■ **INSTRUCTIONS FOR THE TASK**
Within the data beneath, some lines may hold the word "escaliers". Give the number of those lines and nothing else.

(Collected data)
Start of Block

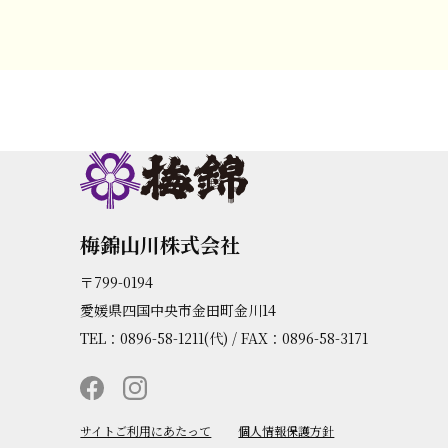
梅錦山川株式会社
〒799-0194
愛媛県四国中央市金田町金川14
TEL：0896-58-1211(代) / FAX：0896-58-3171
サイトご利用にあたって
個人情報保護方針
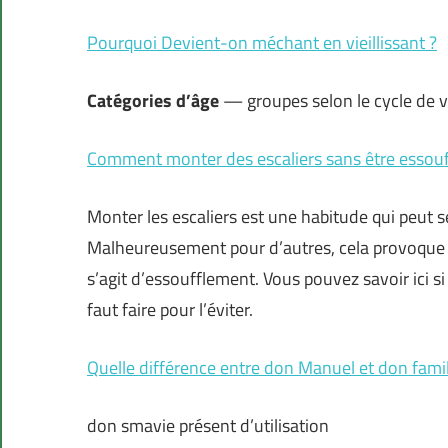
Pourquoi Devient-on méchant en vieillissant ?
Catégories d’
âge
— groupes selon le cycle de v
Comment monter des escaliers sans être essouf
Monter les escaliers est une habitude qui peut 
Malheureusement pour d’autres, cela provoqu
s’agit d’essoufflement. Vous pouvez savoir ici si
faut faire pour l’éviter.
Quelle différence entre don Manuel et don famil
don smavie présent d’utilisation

End of Block

■ **ANSWER BELOW**
2